La pollution de l‘océan Arctique.[AFP]

Des scientifiques s’inquiètent de l’état de l’Océan Arctique qui se remplit de déchets plastiques de manière dangereuse pour la faune et la flore, a rapporté BBC.

D’énormes concentrations de fragments de plastique se forment sur l’Océan Arctique. Elles perturbent l’écosystème océanique mais aussi terrestre. Les effets se sont fait ressentir chez les mammifères, les poissons, les oiseaux de mer, les invertébrés et les planctons.

Dans un litre de glace fondue, les scientifiques norvégiens ont retrouvé plus de 230 particules polluantes.
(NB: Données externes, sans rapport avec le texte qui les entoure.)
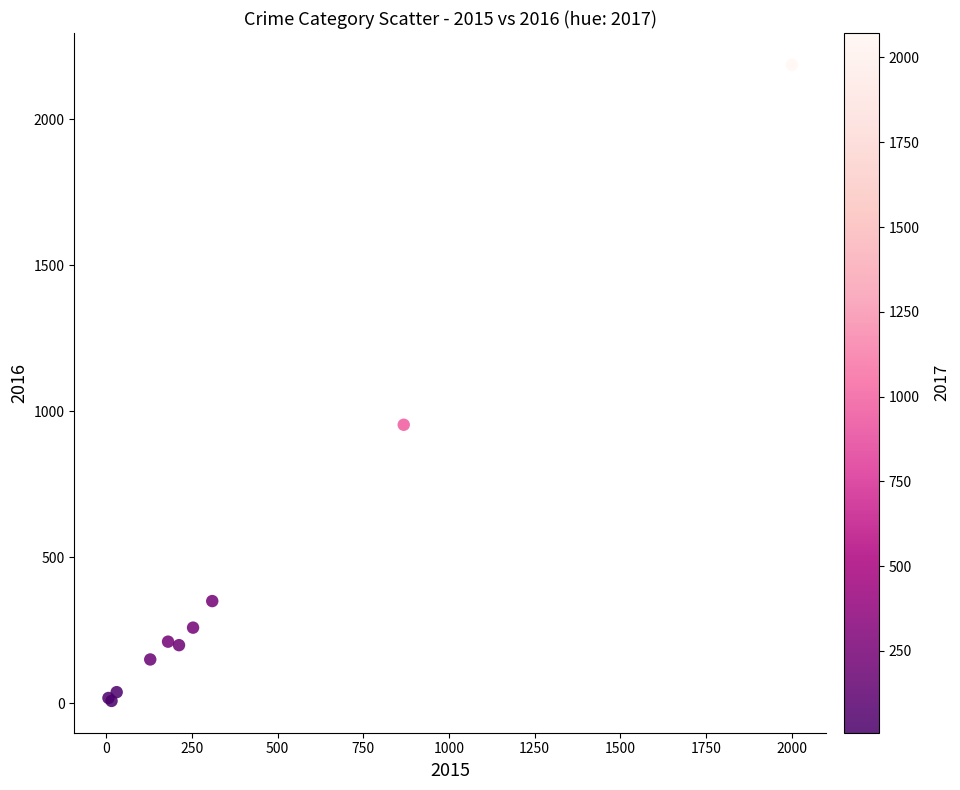

What Y value in the scatter plot is closest to 1097?

954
En temps normal, ces dernières flottent sur l’eau avant de s’accrocher à la glace et se figer. Mais à cause de la montée de la température mondiale, la glace fond et libère encore plus de particules polluantes.
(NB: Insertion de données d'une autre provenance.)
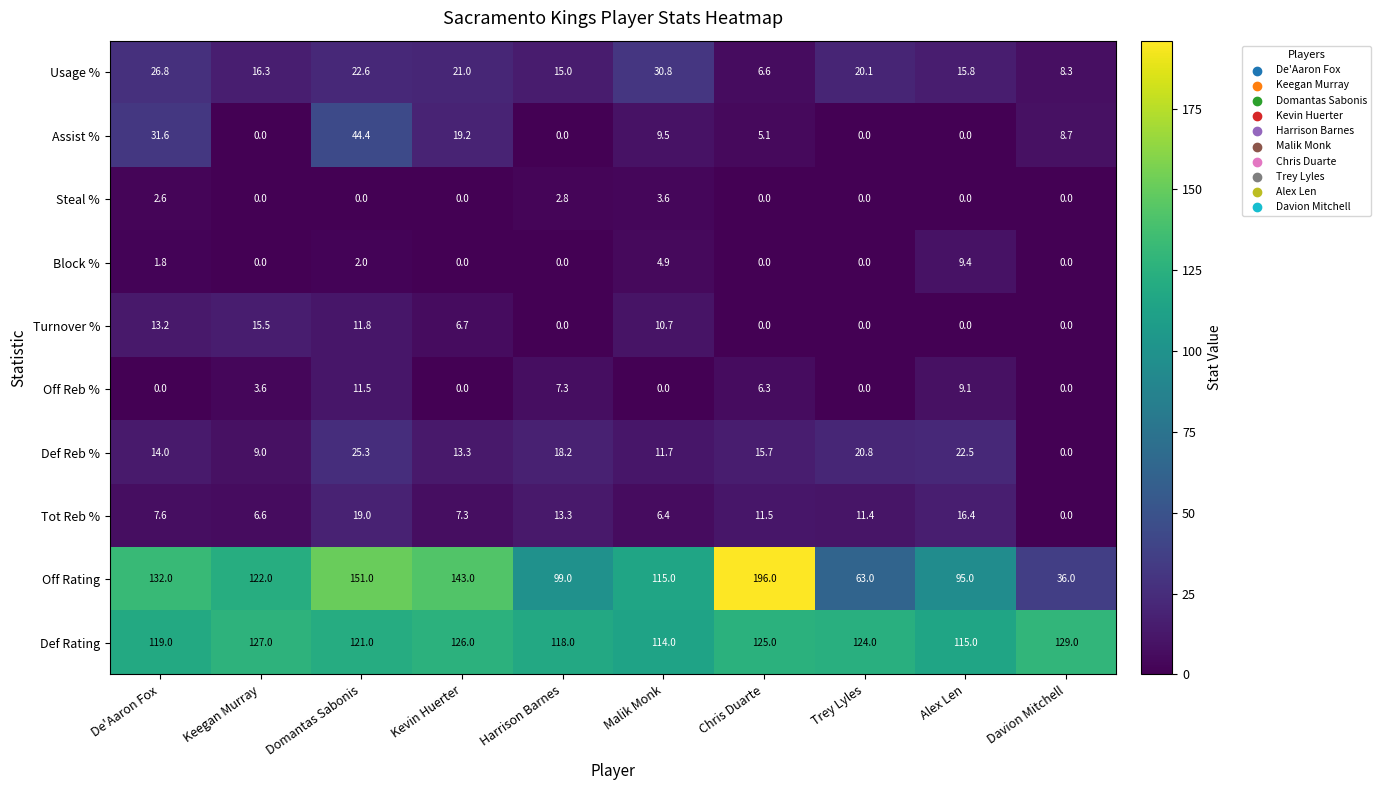

The value of Usage % at De'Aaron Fox is 18.6. True or false?

False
Beaucoup de déchets issus la pêche

Dans un rapport de l’Institut polaire norvégien, les chercheurs ont expliqué qu’une grande partie de la pollution plastique océanique provenait d’équipements de pêche abandonnés.

Interrogé par un journaliste de la BBC, le directeur d’un des plus grands bateaux de pêche de Tromsø dans le nord de la Norvège, Jan Roger Lerbukt, a assuré : «Au cours des vingt dernières années, j’ai constaté que tout le monde avait pris conscience de la nécessité de protéger notre environnement».

Malgré l’effort de certains, la conscience écologique n’a pas touché tous les pêcheurs puisqu’encore beaucoup de filets de pêche emmêlés sont coupés et finissent sur les côtes.

Les pêcheurs sont pourtant les premiers touchés par la pollution plastique. « Nous avons la réputation d’un produit pur et nous ne voulons pas que qu’il soit endommagé » a-t-il dit. Cela implique un risque important de baisse de la qualité de leurs produits et du prix de leurs ventes.

Un effort international espéré

Consultant en environnement au Conseil de Tromsø, Bo Eide, qui ramasse régulièrement les déchets sur la plage, a retrouvé des objets venant du Canada, d’Espagne, des États-Unis ou encore du Portugal. Drainés par les courants d'eau, les morceaux de plastiques sont emportés jusqu'à des milliers de kilomètres par rapport à leurs pays d'origine.

«Vous pouvez penser en jetant quelque chose dans l’océan en Floride 'je l'ai jeté, et puis il pourrait finir ici sur nos rives'», a-t-il déclaré.